#### [Exercise 1]
Please turn the lines of all six records below into a JSON list of strings, one string per line, with blank lines omitted. Leave out the picture markers.

Exercise text Start Marker

By: Rabbi David Ashear



Some people ask, if everything Hashem does is good, and Hashem is so kind and merciful, then why doesn’t He just show us how this is so? Why does He make things happen that seem bad, instead of just showing us how they are good?

The answer is that sometimes Hashem indeed does show us how seemingly negative events are truly for the best, but in other instances, as the Lev Simchah explains, He makes the situation look bad to give us the opportunity to trust in Him and thereby accrue the great benefits of this mitzvah. Trusting Hashem elevates a person to great spiritual heights and brings blessing and salvation, and Hashem therefore makes events appear difficult in order for us to earn these benefits.

The Gemara (Berachot 60b) tells of Rabbi Akiva who was traveling and wanted to spend the night in a certain town, but nobody agreed to host him. He was forced to sleep in the forest, and soon a lion came and ate his donkey, a cat ate his rooster, and a gust of wind blew out his candle. Throughout this ordeal, Rabbi Akiva reminded himself that everything Hashem does is for the best. The next morning, he saw that the town had been ransacked and all the residents were killed. If the attackers would have seen his light or heard his animals, he, too, would have been killed.

Exercise text End Marker

#### [Exercise 2]
Write the next part of the piece on trusting Hashem, starting after its final sentence.

Dataset content Start Marker

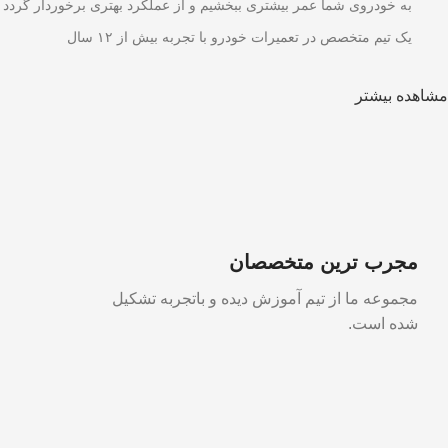
به خودروی شما عمر بیشتری ببخشیم و از عملکرد بهتری برخوردار گردد
یک تیم متخصص در تعمیرات خودرو با تجربه بیش از ۱۲ سال
مشاهده بیشتر
مجرب ترین متخصصان
ع
مجموعه ما از تیم آموزش دیده و باتجربه تشکیل
ع
شده است.
خ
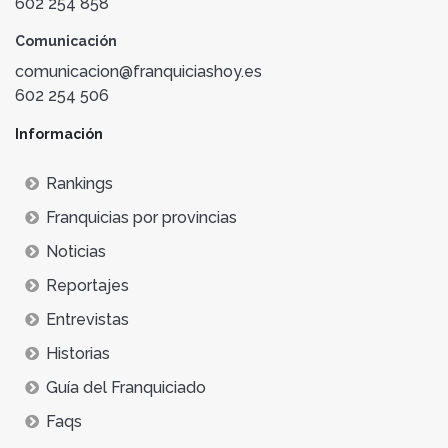
602 254 858
Comunicación
comunicacion@franquiciashoy.es
602 254 506
Información
Rankings
Franquicias por provincias
Noticias
Reportajes
Entrevistas
Historias
Guía del Franquiciado
Faqs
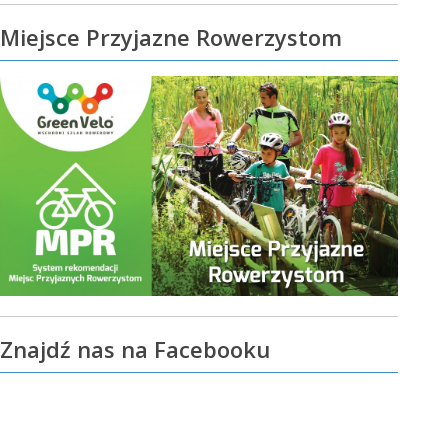
Miejsce Przyjazne Rowerzystom
Znajdź nas na Facebooku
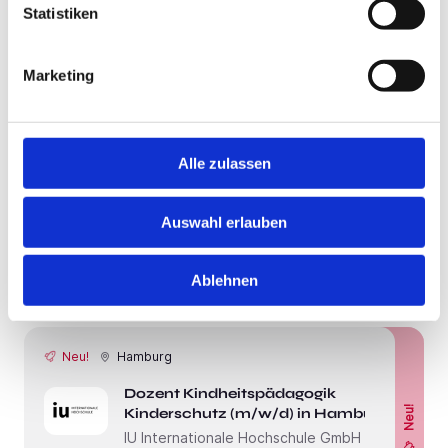
Statistiken
IU Internationale Hochschule GmbH
2 Tagen
Marketing
Neu!
Hamburg
Alle zulassen
Dozent Wirtschaftspsychologie
Psychologie der Überzeugung
Neu!
(m/w/d) in Hamburg
Auswahl erlauben
IU Internationale Hochschule GmbH
Ablehnen
2 Tagen
Neu!
Hamburg
Dozent Kindheitspädagogik
Neu!
Kinderschutz (m/w/d) in Hamburg
IU Internationale Hochschule GmbH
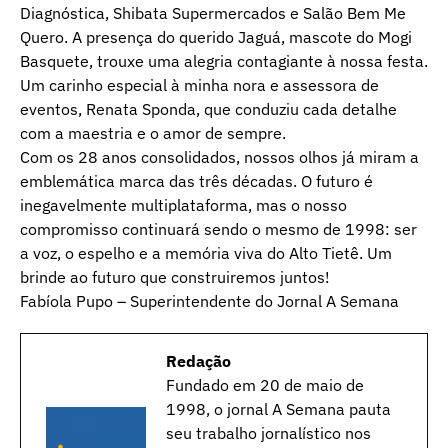
Diagnóstica, Shibata Supermercados e Salão Bem Me
Quero. A presença do querido Jaguá, mascote do Mogi
Basquete, trouxe uma alegria contagiante à nossa festa.
Um carinho especial à minha nora e assessora de
eventos, Renata Sponda, que conduziu cada detalhe
com a maestria e o amor de sempre.
Com os 28 anos consolidados, nossos olhos já miram a
emblemática marca das três décadas. O futuro é
inegavelmente multiplataforma, mas o nosso
compromisso continuará sendo o mesmo de 1998: ser
a voz, o espelho e a memória viva do Alto Tietê. Um
brinde ao futuro que construiremos juntos!
Fabíola Pupo – Superintendente do Jornal A Semana
Redação
Fundado em 20 de maio de
1998, o jornal A Semana pauta
seu trabalho jornalístico nos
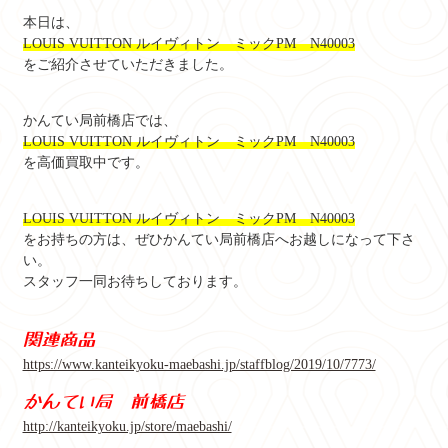
本日は、
LOUIS VUITTON ルイヴィトン ミックPM N40003
をご紹介させていただきました。
かんてい局前橋店では、
LOUIS VUITTON ルイヴィトン ミックPM N40003
を高価買取中です。
LOUIS VUITTON ルイヴィトン ミックPM N40003
をお持ちの方は、ぜひかんてい局前橋店へお越しになって下さ
い。
スタッフ一同お待ちしております。
関連商品
https://www.kanteikyoku-maebashi.jp/staffblog/2019/10/7773/
かんてい局 前橋店
http://kanteikyoku.jp/store/maebashi/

Dataset content End Marker

#### [Response box 1]
[
  "به خودروی شما عمر بیشتری ببخشیم و از عملکرد بهتری برخوردار گردد",
  "یک تیم متخصص در تعمیرات خودرو با تجربه بیش از ۱۲ سال",
  "مشاهده بیشتر",
  "مجرب ترین متخصصان",
  "ع",
  "مجموعه ما از تیم آموزش دیده و باتجربه تشکیل",
  "ع",
  "شده است.",
  "خ",
  "602 254 858",
  "Comunicación",
  "comunicacion@franquiciashoy.es",
  "602 254 506",
  "Información",
  "Rankings",
  "Franquicias por provincias",
  "Noticias",
  "Reportajes",
  "Entrevistas",
  "Historias",
  "Guía del Franquiciado",
  "Faqs",
  "Miejsce Przyjazne Rowerzystom",
  "Znajdź nas na Facebooku",
  "Statistiken",
  "IU Internationale Hochschule GmbH",
  "2 Tagen",
  "Marketing",
  "Neu!",
  "Hamburg",
  "Alle zulassen",
  "Dozent Wirtschaftspsychologie",
  "Psychologie der Überzeugung",
  "Neu!",
  "(m/w/d) in Hamburg",
  "Auswahl erlauben",
  "IU Internationale Hochschule GmbH",
  "Ablehnen",
  "2 Tagen",
  "Neu!",
  "Hamburg",
  "Dozent Kindheitspädagogik",
  "Neu!",
  "Kinderschutz (m/w/d) in Hamburg",
  "IU Internationale Hochschule GmbH",
  "Diagnóstica, Shibata Supermercados e Salão Bem Me",
  "Quero. A presença do querido Jaguá, mascote do Mogi",
  "Basquete, trouxe uma alegria contagiante à nossa festa.",
  "Um carinho especial à minha nora e assessora de",
  "eventos, Renata Sponda, que conduziu cada detalhe",
  "com a maestria e o amor de sempre.",
  "Com os 28 anos consolidados, nossos olhos já miram a",
  "emblemática marca das três décadas. O futuro é",
  "inegavelmente multiplataforma, mas o nosso",
  "compromisso continuará sendo o mesmo de 1998: ser",
  "a voz, o espelho e a memória viva do Alto Tietê. Um",
  "brinde ao futuro que construiremos juntos!",
  "Fabíola Pupo – Superintendente do Jornal A Semana",
  "Redação",
  "Fundado em 20 de maio de",
  "1998, o jornal A Semana pauta",
  "seu trabalho jornalístico nos",
  "本日は、",
  "LOUIS VUITTON ルイヴィトン ミックPM N40003",
  "をご紹介させていただきました。",
  "かんてい局前橋店では、",
  "LOUIS VUITTON ルイヴィトン ミックPM N40003",
  "を高価買取中です。",
  "LOUIS VUITTON ルイヴィトン ミックPM N40003",
  "をお持ちの方は、ぜひかんてい局前橋店へお越しになって下さ",
  "い。",
  "スタッフ一同お待ちしております。",
  "関連商品",
  "https://www.kanteikyoku-maebashi.jp/staffblog/2019/10/7773/",
  "かんてい局 前橋店",
  "http://kanteikyoku.jp/store/maebashi/"
]

#### [Response box 2]
In a shmuz, Rabbi Chaim A. Yamnick raised the question of why Hashem had to resort to such measures to save Rabbi Akiva’s life. Certainly, He could have come up with some other way of ensuring that the attackers would not see him. Why did Rabbi Akiva’s animals have to perish and his candle blow out?

The rabbi answered that Rabbi Akiva earned this miraculous salvation by trusting Hashem when the situation looked bleak. It was specifically by insisting that everything was good when it looked bad that Rabbi Akiva earned the merit he needed. Trusting Hashem and believing that everything is good when it looks bad is what earns us great blessing and salvation, and this was how Rabbi Akiva’s life was spared.